Rehber sunumunu Özyeğin Üniversitesi Kurumiçi Girişimci kimliğiyle İhsan Elgin ve Accenture Türkiye Direktörü Erdal Günel birlikte yaptı. İhsan Elgin raporun temel amacının herkesin üzerine konuştuğu girişimcilik ve inovasyon gibi kavramların tanımını ortaya koymak ve kamuoyunda ortak bir dil oluşturarak konunun tabana doğru yayılmasını sağlamak olduğunu belirtti.
Türkiye’deki şirket yapıları düşünüldüğünde girişimcilik adına yapılan uygulamaların tüm şirketlere yayılması için inisiyatif aldıklarını belirten Elgin, içinde bulunulan dönem itibariyle kısa dönem gündemlere hapsolmadan orta ve uzun vade gündemlere konsantre olarak durumun fırsata çevrilmesi gerektiğini vurguladı.
Günümüzde inovasyonun önemli bir gündem maddesi haline gelmesinde değişen makro ekonomik koşullar, sürdürülebilir büyüme ihtiyacı, artan maliyetler, teknolojinin yaygınlaşması ve müşteri tüketim alışkanlıklarının değişmesi olduğuna değinen Elgin, inovasyon kavramının uzun süredir var olduğunu, fark yaratılacak noktanın iş yapış biçiminin değiştirilmesi olduğunu belirtti. Bunun için startup olarak ortaya çıkan ve şu anda değeri bir milyar dolar ve üzeri olan Unicorn (tekboynuz) olarak adlandırılan girişimleri örnek veren Elgin, “Unicornlar gibi iş yapış biçiminde fark yaratarak minimum kaynakla, minimum zamanda, iş fikri hayata geçirmek gerekli.”dedi. Konuşmasında ayrıca inovasyonun çalışmasını sağlayacak mekanizmanın girişimcilik olduğuna değinen Elgin, girişimcilik çabalarının ticarileşmediği sürece inovasyon olarak değerlendirilemeyeceğini belirtti. Kurumların dönüşümü için gerekli 5 bileşeni ise şöyle özetledi;
Kurumlarda Girişimcilik Dönüşümü için Gerekli 5 Bileşen
- Strateji, vizyon ve yetki
Sözde inovasyon stratejilerinden öte, inovasyon odak alanları belirlenerek bu alanlara yönelik değer teklifi yaratacak eylemler planlanmalı. Üst yönetim aktif olarak yetkilendirilmeli. İnovasyon stratejisi için gerekli bütçe oluşturularak süreçlerin takibi için KPI’lar belirlenmeli.
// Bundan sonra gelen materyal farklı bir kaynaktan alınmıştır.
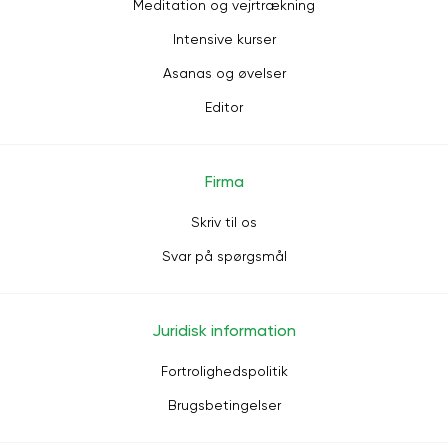
Meditation og vejrtrækning
Intensive kurser
Asanas og øvelser
Editor
Firma
Skriv til os
Svar på spørgsmål
Juridisk information
Fortrolighedspolitik
Brugsbetingelser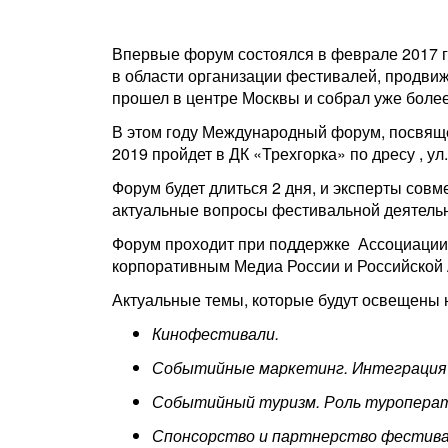
Впервые форум состоялся в феврале 2017 го
в области организации фестивалей, продвиж
прошел в центре Москвы и собрал уже более
В этом году Международный форум, посвяще
2019 пройдет в ДК «Трехгорка» по дресу , ул.
Форум будет длиться 2 дня, и эксперты сов
актуальные вопросы фестивальной деятельн
Форум проходит при поддержке Ассоциации
корпоративным Медиа России и Российской 
Актуальные темы, которые будут освещены 
Кинофестивали.
Событийные маркетинг. Интеграция 
Событийный туризм. Роль туроперат
Спонсорство и партнерство фестива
- Orta kademe yönetim katkısı
Orta kademe yöneticilerin kendilerini bu yeniliğin mentoru olarak konumlandırarak yetkinliklerini bu doğrultuda kullanmalı, dönüşümü sağlayacak koordinasyonu sağlamalı.
- Kurumlarda inovasyon süreçleri
Şirket içinde dene-yanıl kültürü geliştirilmeli, hızlı test edecek, akıllı yanılmalar yapacak seri girişimcilerin varlığı desteklenmeli.
- Kurumlarda girişimcilik programları altyapısı
Kurumların girişimcilik kasıyla iş yapabilmeleri için girişimcilik programları ve uygulamaları desteklenmeli. Şirketler platformlaşarak etraflarında “girişimciler, freelance ve büyük şirketler”den oluşan bir ekosistem geliştirmeli.
- Girişimcilik kültürü
Kendisine verilen işten fazlasını yapacak, sorgulayan, yenilikçi fikirler bulan ‘Cesaretli İK’ya ihtiyaç var. Girişimci zihniyetiyle iş yapacak çalışanlar şirket içinde yer alması için IK işe alımlarını o doğrultuda yapmalı. Ancak ‘cesaretli IK’yı geleneksel ödüllendirme mekanizmaları ve performans metrikleri ile şirkette tutmak mümkün değil. O nedenle çalışanlar yarattığı değerden pay alacak şekilde ödüllendirilmeli.